**Check your understanding:**
[a] In the forum thread below about previewing Hyatt timeshare properties, copy word for word everything from "This October, we" down to "after that visit.".
[b] Translate this sentence from the Hyatt timeshare thread below into Spanish: "My guess is we'll end up buying in Carmel after that visit."

**Passage to read:**

# (2017) Preview Hyatt Properties???



## Binspira (Aug 14, 2017)

This October, we are looking to rent from Oct 5th - Oct 8th in Key West - Is there a way to rent thru Hyatt (or private owner) since we wanted to see their timeshare property. We would allow up to 1 hour presentation and then will decline, yet, really wanted to understand the property better before making a purchase. 

In addition, we are also going to Carmel later in October and will be staying at the hotel vs the timeshare for 2 nights. Ideally, we would get a tour and see a couple units. My guess is we'll end up buying in Carmel after that visit. 

Any suggestions on how to stay in Key West for 3 nights and not be attacked by Mexico-like timeshare presentation? And/or get a tour while in Carmel?

Thanks, 

Binspira


----------



## alwysonvac (Aug 14, 2017)

You'll probably learn more about Hyatt from TUG but Hyatt has offers on their website if you want to visit the resorts - http://www.hyattresidenceclub.com/hvc/en/offers.html

For example,

Key West: 4 days/3 nights in a two bedroom is $199/night - https://keywest.hyattresidenceclub.com/#.html
Carmel: 4 day/3 nights in a one bedroom is $159/night - https://carmel.hyattresidenceclub.com/#.html


----------



## sts1732 (Aug 15, 2017)

**Given material:**

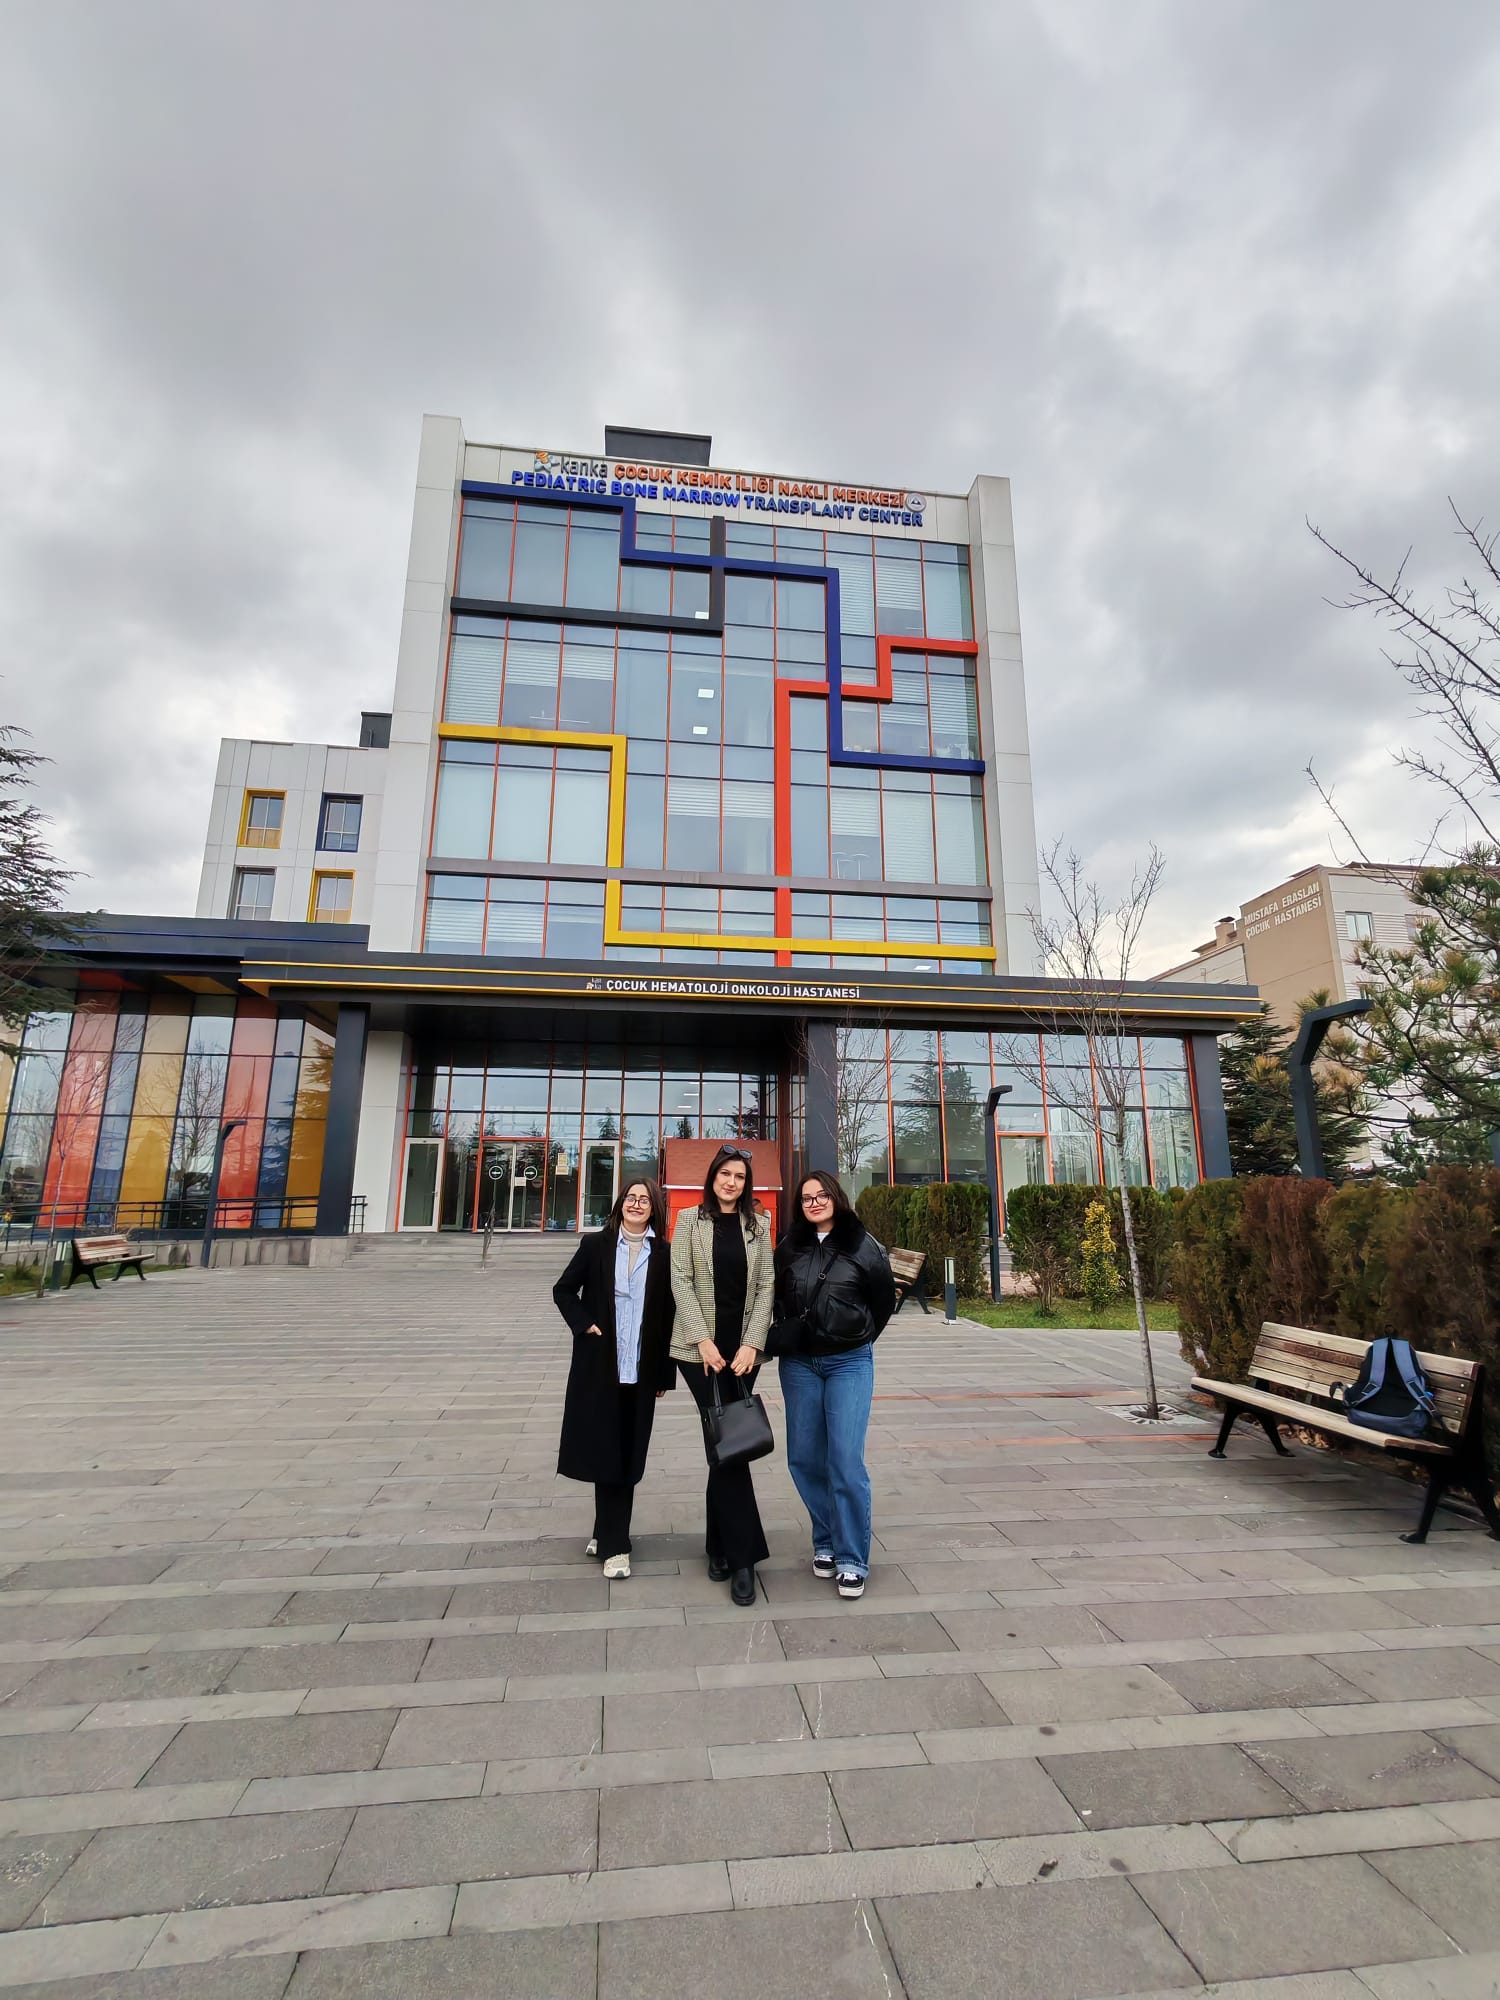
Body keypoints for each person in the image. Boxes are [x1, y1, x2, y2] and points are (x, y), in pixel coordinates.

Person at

**Results for each task:**
[a]
This October, we are looking to rent from Oct 5th - Oct 8th in Key West - Is there a way to rent thru Hyatt (or private owner) since we wanted to see their timeshare property. We would allow up to 1 hour presentation and then will decline, yet, really wanted to understand the property better before making a purchase. 

In addition, we are also going to Carmel later in October and will be staying at the hotel vs the timeshare for 2 nights. Ideally, we would get a tour and see a couple units. My guess is we'll end up buying in Carmel after that visit.

[b] Supongo que terminaremos comprando en Carmel después de esa visita.